2. as desired composition in the claim 1, wherein the functionalized organic phosphide fire retardant of hydroxyalkyl has the following formula structure:

R wherein ₁Independently be selected from alkyl and hydroxyalkyl, R ₂Independently be selected from alkyl, thiazolinyl, alkoxyl and hydroxy alkoxy base and n and be equal to or greater than 1.

3. as desired composition in the claim 2, wherein the functionalized organic phosphide fire retardant of hydroxyalkyl has the following formula structure:

R wherein ₁Independently be selected from methyl and ethoxy, R ₂Independently be selected from methyl, methoxyl group and hydroxyl-oxethyl and n are equal to or greater than 1.

4. as desired composition in the claim 1, wherein formaldehyde-less crosslinker is selected from and has one or more dicarboxylic acids on adjacent carbon atom, the optional polycarboxylic acid that contains phosphorus, multi-carboxylate and their mixture.

5. as desired composition in the claim 4, wherein the multi-carboxylic acid cross-linking agent is 1,2,3, the 4-ethylene-dimalonic acid.

6. as desired composition in the claim 4, wherein the multi-carboxylic acid cross-linking agent is a poly.

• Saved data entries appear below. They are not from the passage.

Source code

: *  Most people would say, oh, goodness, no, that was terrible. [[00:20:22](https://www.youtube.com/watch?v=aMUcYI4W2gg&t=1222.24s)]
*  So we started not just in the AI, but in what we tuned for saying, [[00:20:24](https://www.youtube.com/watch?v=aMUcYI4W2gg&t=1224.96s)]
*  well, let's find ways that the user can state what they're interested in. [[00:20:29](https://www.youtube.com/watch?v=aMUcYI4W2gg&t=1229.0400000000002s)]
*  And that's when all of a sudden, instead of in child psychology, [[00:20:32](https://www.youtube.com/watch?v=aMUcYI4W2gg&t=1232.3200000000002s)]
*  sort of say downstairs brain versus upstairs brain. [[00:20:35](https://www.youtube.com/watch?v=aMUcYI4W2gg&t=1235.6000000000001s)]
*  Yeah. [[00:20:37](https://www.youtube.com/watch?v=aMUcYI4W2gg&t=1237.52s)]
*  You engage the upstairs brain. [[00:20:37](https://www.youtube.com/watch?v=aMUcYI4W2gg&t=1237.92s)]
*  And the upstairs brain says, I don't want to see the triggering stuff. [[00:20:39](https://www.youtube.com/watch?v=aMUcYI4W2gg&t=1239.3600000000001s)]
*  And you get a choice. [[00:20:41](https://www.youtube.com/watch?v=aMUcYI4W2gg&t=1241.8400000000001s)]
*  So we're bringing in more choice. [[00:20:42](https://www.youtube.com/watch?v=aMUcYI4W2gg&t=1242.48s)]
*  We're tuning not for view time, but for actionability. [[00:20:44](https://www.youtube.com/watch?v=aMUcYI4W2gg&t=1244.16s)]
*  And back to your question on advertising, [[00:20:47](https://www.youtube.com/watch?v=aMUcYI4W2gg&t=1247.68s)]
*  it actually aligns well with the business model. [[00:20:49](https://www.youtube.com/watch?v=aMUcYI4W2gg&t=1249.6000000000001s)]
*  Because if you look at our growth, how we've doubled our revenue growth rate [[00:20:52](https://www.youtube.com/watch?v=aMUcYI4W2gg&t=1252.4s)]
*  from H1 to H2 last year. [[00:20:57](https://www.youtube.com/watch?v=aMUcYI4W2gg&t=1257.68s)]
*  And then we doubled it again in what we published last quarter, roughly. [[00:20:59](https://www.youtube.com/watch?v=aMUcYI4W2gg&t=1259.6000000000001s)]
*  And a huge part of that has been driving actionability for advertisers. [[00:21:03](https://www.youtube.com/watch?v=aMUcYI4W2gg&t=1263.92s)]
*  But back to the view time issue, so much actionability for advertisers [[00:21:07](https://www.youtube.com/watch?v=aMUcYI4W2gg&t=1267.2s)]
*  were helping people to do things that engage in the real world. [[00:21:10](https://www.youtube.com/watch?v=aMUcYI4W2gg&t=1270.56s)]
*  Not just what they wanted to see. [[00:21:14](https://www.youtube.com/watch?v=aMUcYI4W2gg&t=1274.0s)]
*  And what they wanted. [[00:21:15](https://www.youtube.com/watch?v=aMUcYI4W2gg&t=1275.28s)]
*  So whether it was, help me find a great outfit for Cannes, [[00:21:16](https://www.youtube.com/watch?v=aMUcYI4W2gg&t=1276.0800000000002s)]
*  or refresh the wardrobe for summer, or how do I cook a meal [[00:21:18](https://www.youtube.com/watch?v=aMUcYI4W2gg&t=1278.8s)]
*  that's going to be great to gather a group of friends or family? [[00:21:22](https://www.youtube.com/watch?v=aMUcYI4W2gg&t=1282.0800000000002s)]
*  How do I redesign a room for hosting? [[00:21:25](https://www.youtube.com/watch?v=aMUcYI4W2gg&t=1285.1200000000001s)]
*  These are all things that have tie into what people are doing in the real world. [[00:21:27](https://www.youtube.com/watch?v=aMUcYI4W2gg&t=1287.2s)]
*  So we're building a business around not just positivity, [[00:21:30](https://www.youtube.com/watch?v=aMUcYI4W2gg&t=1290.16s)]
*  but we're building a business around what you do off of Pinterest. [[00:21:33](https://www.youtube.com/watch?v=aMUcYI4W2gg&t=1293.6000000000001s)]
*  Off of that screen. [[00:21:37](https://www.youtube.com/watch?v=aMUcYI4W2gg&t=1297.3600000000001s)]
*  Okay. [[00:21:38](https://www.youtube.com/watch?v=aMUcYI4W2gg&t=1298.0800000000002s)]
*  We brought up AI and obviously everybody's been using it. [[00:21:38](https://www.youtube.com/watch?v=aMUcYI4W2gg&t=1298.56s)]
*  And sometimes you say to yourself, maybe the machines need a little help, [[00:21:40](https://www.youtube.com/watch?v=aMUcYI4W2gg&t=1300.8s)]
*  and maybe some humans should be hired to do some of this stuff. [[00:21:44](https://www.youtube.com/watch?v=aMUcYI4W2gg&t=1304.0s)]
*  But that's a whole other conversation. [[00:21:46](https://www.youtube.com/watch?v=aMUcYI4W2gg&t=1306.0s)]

7. as desired composition in the claim 1, further comprise the crosslinking catalyst of the 30wt% at the most that accounts for composition.

8. as desired composition in the claim 1, further comprise at least a saturated alpha-hydroxypolycarboxylic acid, and/or its salt, it has at least two carboxyls that are connected in adjacent carbons.

9. comprise cellulosic material with what the moisture finish composition of one of claim 1-8 was handled.